It’s been a wild season of bushfires, dust storms and torrential rain, and you’d be forgiven if you thought nothing good could come out of that combination. But like a phoenix rising from the ashes, a plethora of “shield shrimp” have flourished in the rain-filled claypans across outback South Australia.

I bet you’re wondering, what the absolute fuck is a shield shrimp? Don’t worry, I asked myself the same question when I saw these weird creatures that I have expertly named “dust stingrays.”

Conservation research organisation Arid Recovery took to Facebook to share the good news that the shield shrimp are thriving.

These tiny stingray/vacuum-looking creepy crawlies are called Triops Australiensis but are commonly known as shield shrimp. And they’re popping up all over rural South Australia in what I can only assume is Mother Nature’s gift for making it through a hellish summer.

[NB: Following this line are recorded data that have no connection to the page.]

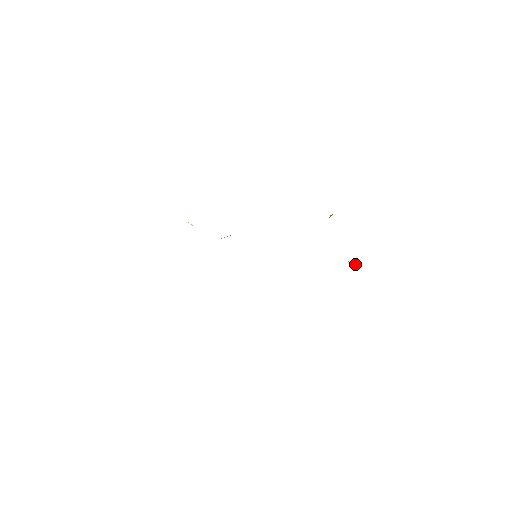
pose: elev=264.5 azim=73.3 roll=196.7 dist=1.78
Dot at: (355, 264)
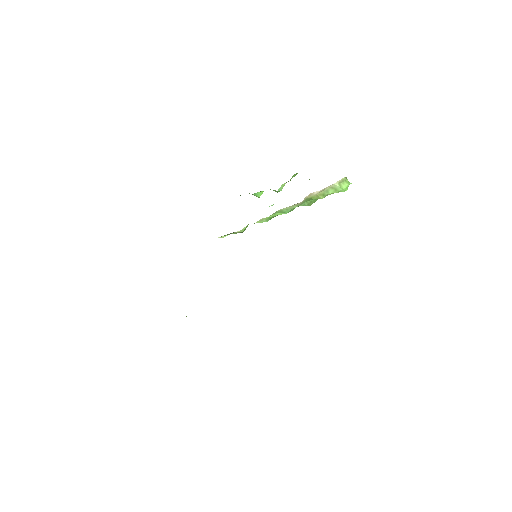
Dot at: (339, 183)
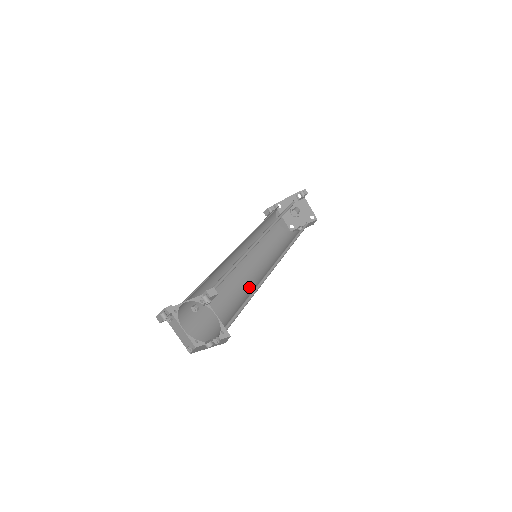
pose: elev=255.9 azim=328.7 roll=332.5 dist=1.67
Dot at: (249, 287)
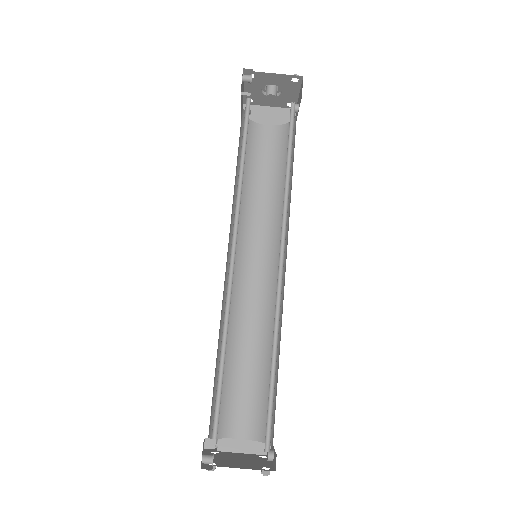
Dot at: occluded
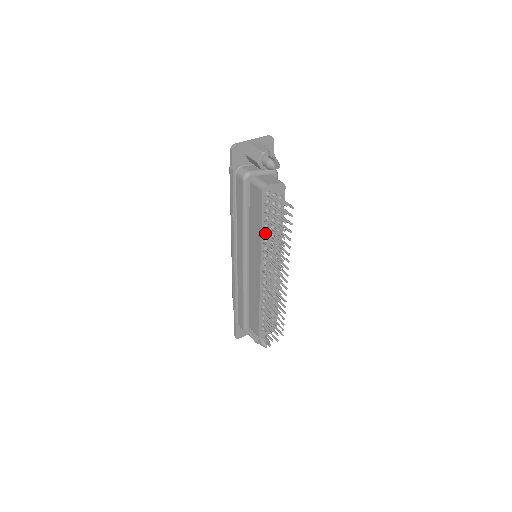
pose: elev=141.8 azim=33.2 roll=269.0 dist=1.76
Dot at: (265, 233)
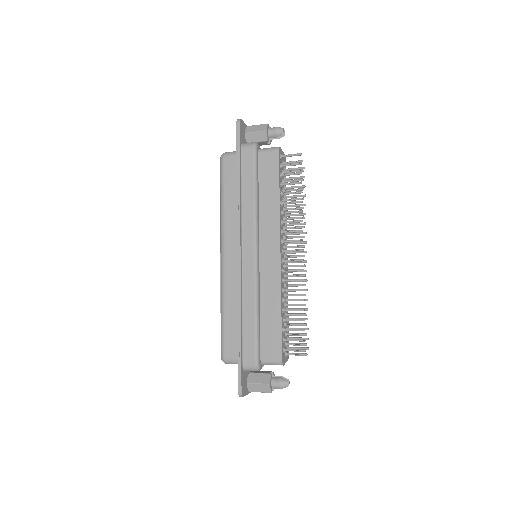
Dot at: (281, 201)
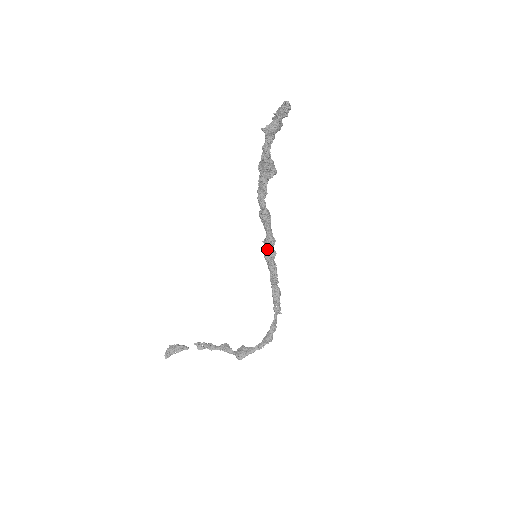
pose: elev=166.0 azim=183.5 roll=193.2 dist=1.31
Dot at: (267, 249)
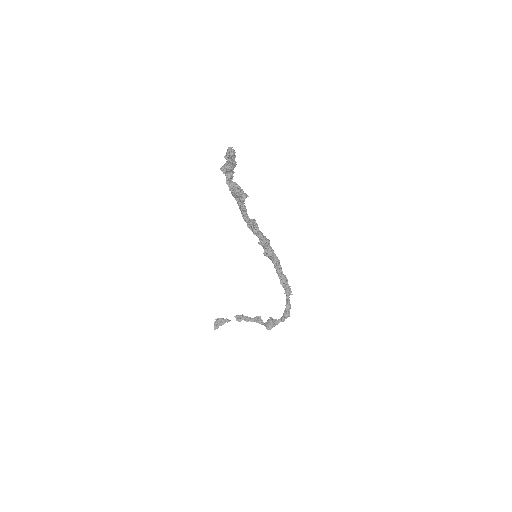
Dot at: (264, 249)
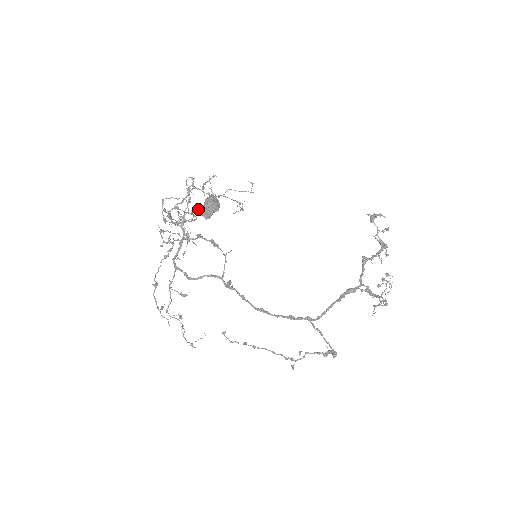
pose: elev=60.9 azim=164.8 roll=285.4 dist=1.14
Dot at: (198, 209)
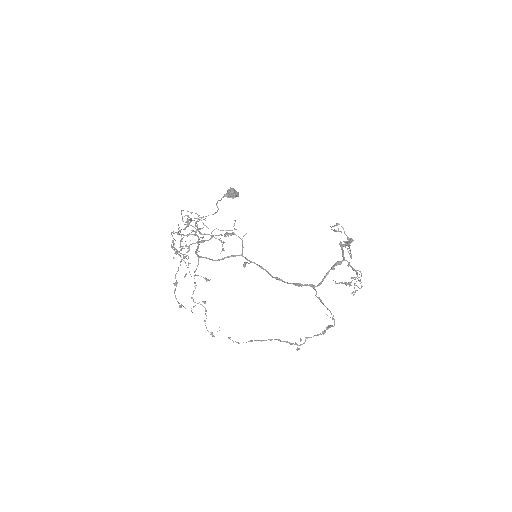
Dot at: (224, 194)
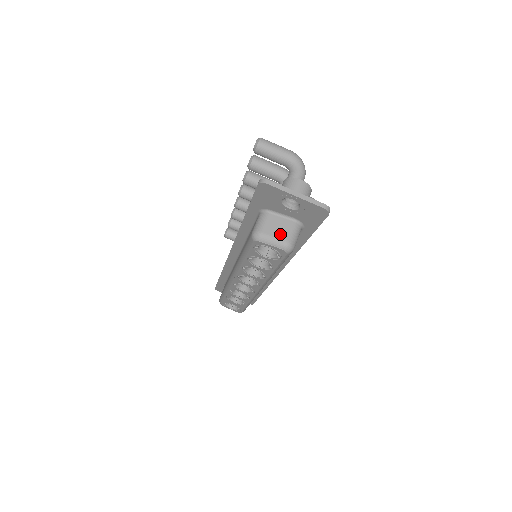
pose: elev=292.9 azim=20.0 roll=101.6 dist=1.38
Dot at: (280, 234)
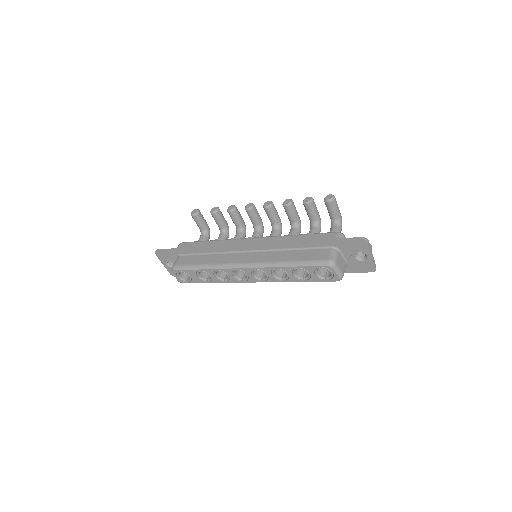
Dot at: (342, 269)
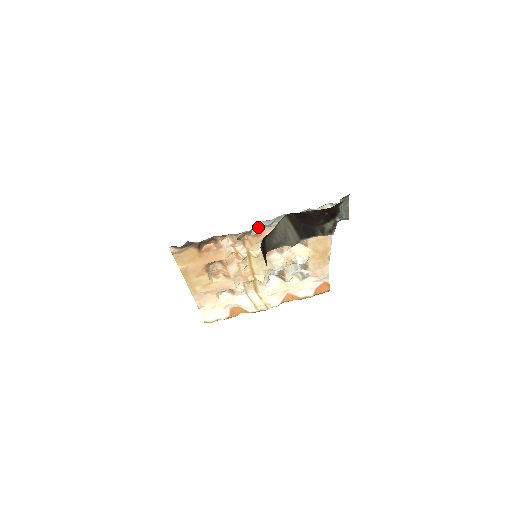
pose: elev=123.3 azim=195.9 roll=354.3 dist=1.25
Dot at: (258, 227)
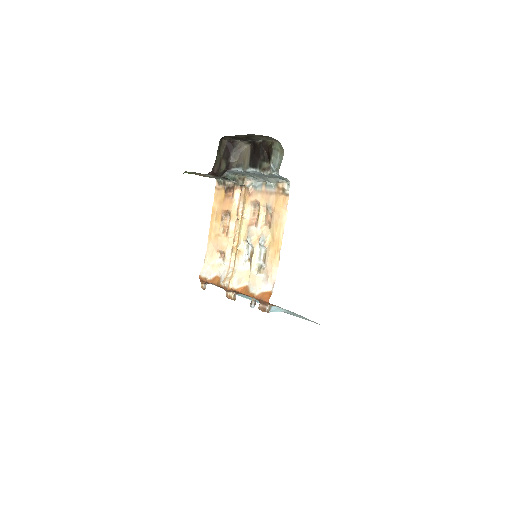
Dot at: (252, 186)
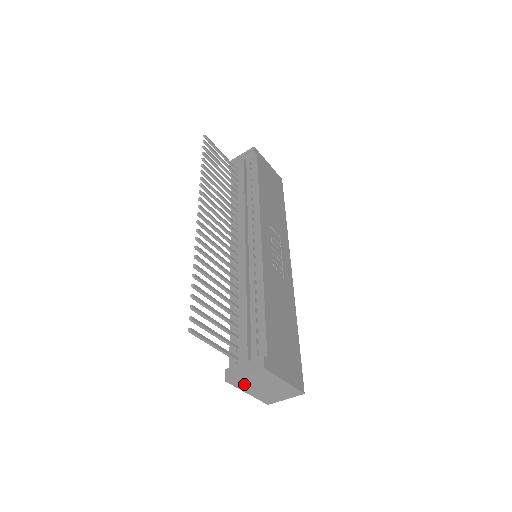
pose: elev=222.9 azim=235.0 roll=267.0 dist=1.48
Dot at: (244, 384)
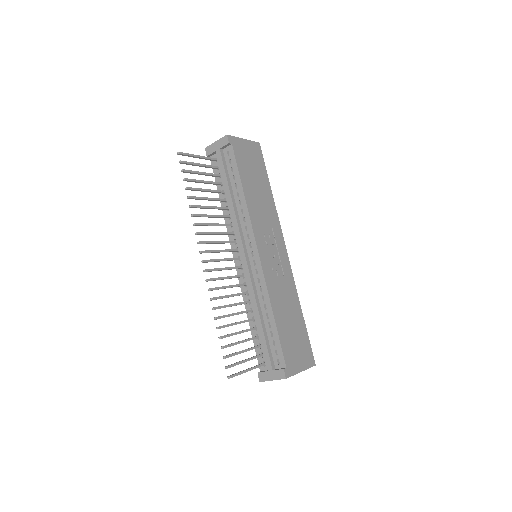
Dot at: occluded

The tiny crustaceans lie dormant in the dust of claypans for up to 7 years until extensive rain fills the area and allows them to breed and flourish. The dried-out eggs are carried by the wind and have been seen all over outback Australia, including on top of Uluru.

“Populations of these peculiar creatures explode following rain, and they can be found teeming in the temporary pools and water filled clay pans,” Queensland Museum says.

Basically, their sole purpose from the moment they’re brought to life is to eat as much as possible and breed like rabbits before the shallow pools dry up again.

I still can’t decide whether I want my own baby shield shrimp as a pet, or whether I want to kill them all.

These alien-looking creatures are technically crustaceans, but look much more like sea monkeys than they do crabs or prawns.

They’re basically a living fossil, with no significant genetic changes in the last 250 million years. So, you’re basically looking at a damn velociraptor here.

According to Australian Geographic, these ugly little babies can grow up to 7.6cm long and have approximately 60 tiny legs to propel them through the shallow waters of the claypans in which they inhabit.

To make them even cooler, they use these 60+ legs to breathe, which is considerably more interesting than our boring human lungs.

Why can’t humans breathe out of our legs? I feel incredibly ripped off by this genetic flaw.

Shield shrimp are officially my favourite animal. Let’s kick ScoMo out of office and let the dust stingray bebes rule the country.